As the world marked International Nurses Day, Jeemol Shaji (66), a senior nursing officer in Lok Nayak Hospital, said that while her shift begins at 9 am, she reaches by 6 am to supervise and monitor the staff. Shaji had leaves sanctioned in March as she wanted to take care of her husband following a surgery. But as the second wave began, she cancelled her leaves.

“Since then, I have been taking care of Covid patients at the hospital and my husband at home. It is a difficult time, but I take precautions at home as much as I can,” said Shaji, who hails from Kerala. “I was supposed to get vaccinated, but that was delayed. I plan to get vaccinated in the coming weeks.”

Arokee (28) hails from Himachal Pradesh and is a nurse at Greater Noida’s Sharda Hospital. For the safety of her family’s safety, she has not visited home since August last year. “We have duties in three shifts. The hospital has given us a hostel where we stay. The hours are long and there is work, but we have a duty to perform. I met my family last year, and I have not met them since. Whenever I miss them, I talk to them on the phone, but nothing beyond that,” she said.

Shalini Nair (26), another nurse fron Sharda Hospital, has been trying to deal with the news of a friend’s death. “My friend was a nurse at a private hospital in Delhi. She died when she was eight months pregnant. I do not have words to describe what I feeling. I only imagine the life she was supposed to live. This is something all healthcare workers have been facing and psychologically, it is almost impossible to deal with these things. My son tested positive, and I had to live away from him. This (Covid-19) is the worst, and I appeal to people to take it seriously. It is ruining lives,” said Shalini, who is fully vaccinated.

A nurse at a Delhi government hospital spoke about the challenges almost all in the fraternity face: “We are short-staffed. We have lost some very good nurses to Covid recently. The patients also suffer as only a few of us have to manage.”

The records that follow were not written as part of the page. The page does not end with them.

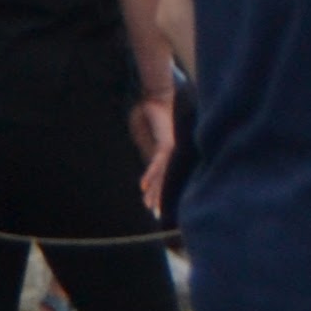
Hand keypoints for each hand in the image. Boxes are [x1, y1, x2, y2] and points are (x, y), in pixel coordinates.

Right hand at [132, 95, 176, 209]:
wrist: (157, 96)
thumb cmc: (148, 110)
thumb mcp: (141, 132)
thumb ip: (143, 146)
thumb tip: (145, 159)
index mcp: (163, 151)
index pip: (159, 175)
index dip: (154, 189)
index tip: (149, 203)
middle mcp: (169, 153)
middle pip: (164, 180)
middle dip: (158, 197)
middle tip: (156, 214)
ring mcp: (169, 149)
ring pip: (163, 176)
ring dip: (155, 192)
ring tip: (150, 207)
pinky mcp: (166, 144)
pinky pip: (157, 163)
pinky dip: (151, 174)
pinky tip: (144, 186)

For 34-year-old Dhan Singh, a nurse at Lok Nayak, even finding time to consume a glass of water is a task during the night shift. “There are days when you don’t realise how the night has slipped into morning. The night shift begins from 8 pm, and the patient load is such that you cannot keep track of the hours. But at this point, all that matters is that the patients must be looked after. We are doing our job,” said Singh, who hails from Rajasthan.

The nurses also have to ensure the risk to their families is minimised. “There is no set way to deal with these things, mentally. In my head, I know I have to ensure I maintain a distance from my family during quarantine for everyone’s safety. I have two children aged 11 and six. It is difficult, like it is for everyone else. But this is the way forward,” said Avinash Pareta, a nurse from Ram Manohar Lohia Hospital who has received both doses of the vaccine.